En Côte d’Ivoire et au Gabon, par exemple, le dispositif informatique pour la collecte des données a fait du bruit. Même si nous mettons ça en œuvre ici au Mali ça risque d’être la même chose. La tabulation se fait au niveau des états-majors, et pour mettre fin à la polémique, j’aurais souhaité que chacun publie ces données après la proclamation des résultats provisoires et définitifs. En ce moment, on saura qui a fait quoi. Il faut aller modérément, nous savons qu’il y a la fraude, mais cette fraude, c’est les agents électoraux qui la font dans les bureaux. Mais à la centralisation provisoire, s’il n’y a pas les hackers, c’est presque la même chose que ce qui est sorti des bureaux de vote. Déjà, en 2013, on était parvenu presqu’aux mêmes résultats que l’administration. A 20 heures déjà, le dimanche, nous nous savions que l’actuel président était président avec 77%. Les deux acteurs étaient prévenu à partir d’ici. Pour les élections, il ne faut pas se passionner, il faut faire des analyses froides.
Sur le délai jugé trop court entre le premier second de la présidentielle au Mali, il a estimé qu’une révision de la Constitution est nécessaire sur ce point.

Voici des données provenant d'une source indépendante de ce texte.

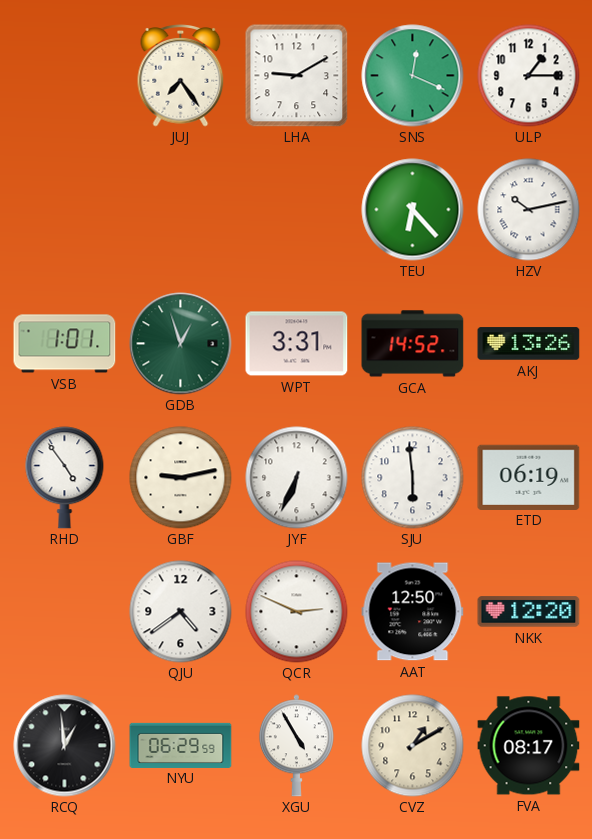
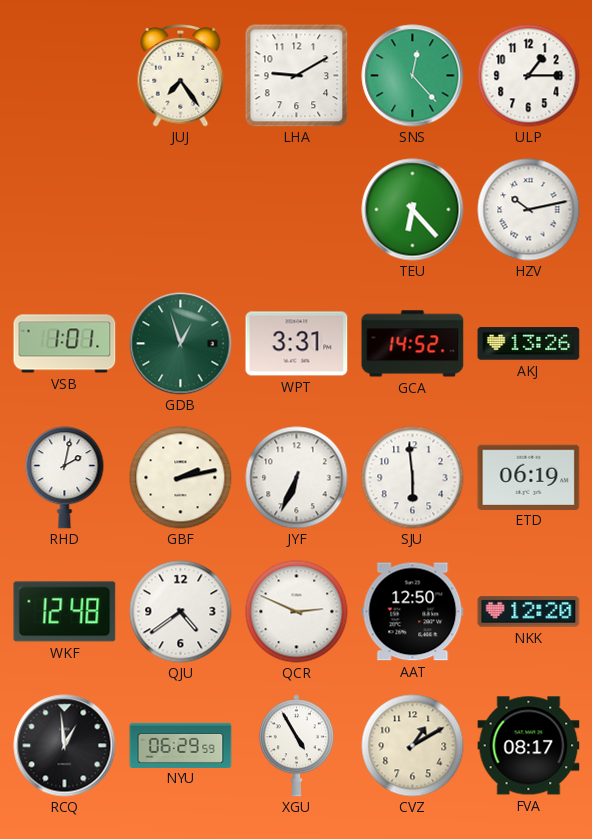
SNS: 12:19 -> 12:23
RHD: 4:54 -> 2:02
GBF: 9:13 -> 2:13
WKF: none -> 12:48
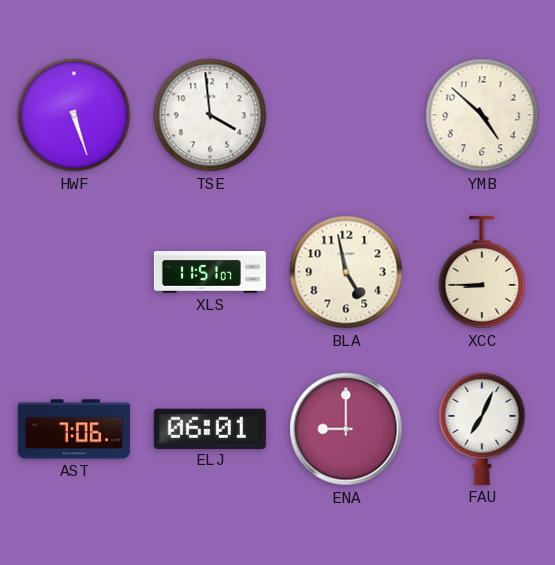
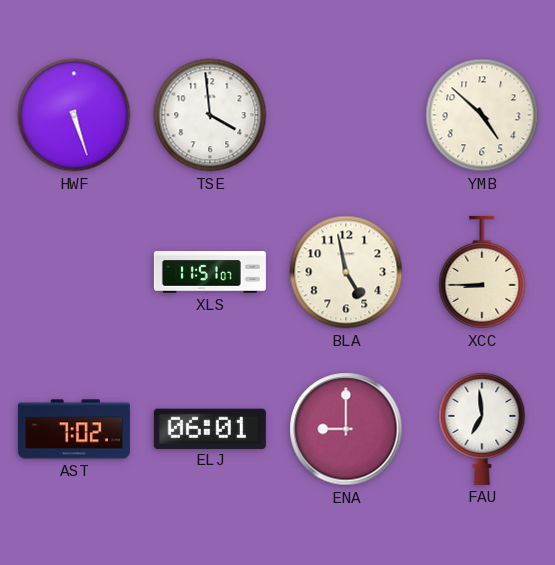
AST: 7:06 -> 7:02
FAU: 7:04 -> 6:59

«Il s’agit de faire une modification de la Constitution. Son fondement, c’est la constitution. On a tenté la révision constitutionnelle plusieurs fois, mais on n’arrive pas à le faire. Il faudrait que les gens se mettent d’accord, de ne pas une faire une révision constitutionnelle, mais une modification de la constitution pour changer le délai et permettre à la campagne pour le second tour de se dérouler normalement», a-t-il expliqué. Selon lui, cela demande un dialogue politique entre les acteurs. Déjà, en 2013, le POCIM avait faits des recommandations faites par les observateurs nationaux et internationaux dans ce sens à l’issue des élections de 2013», a-t-il conclu.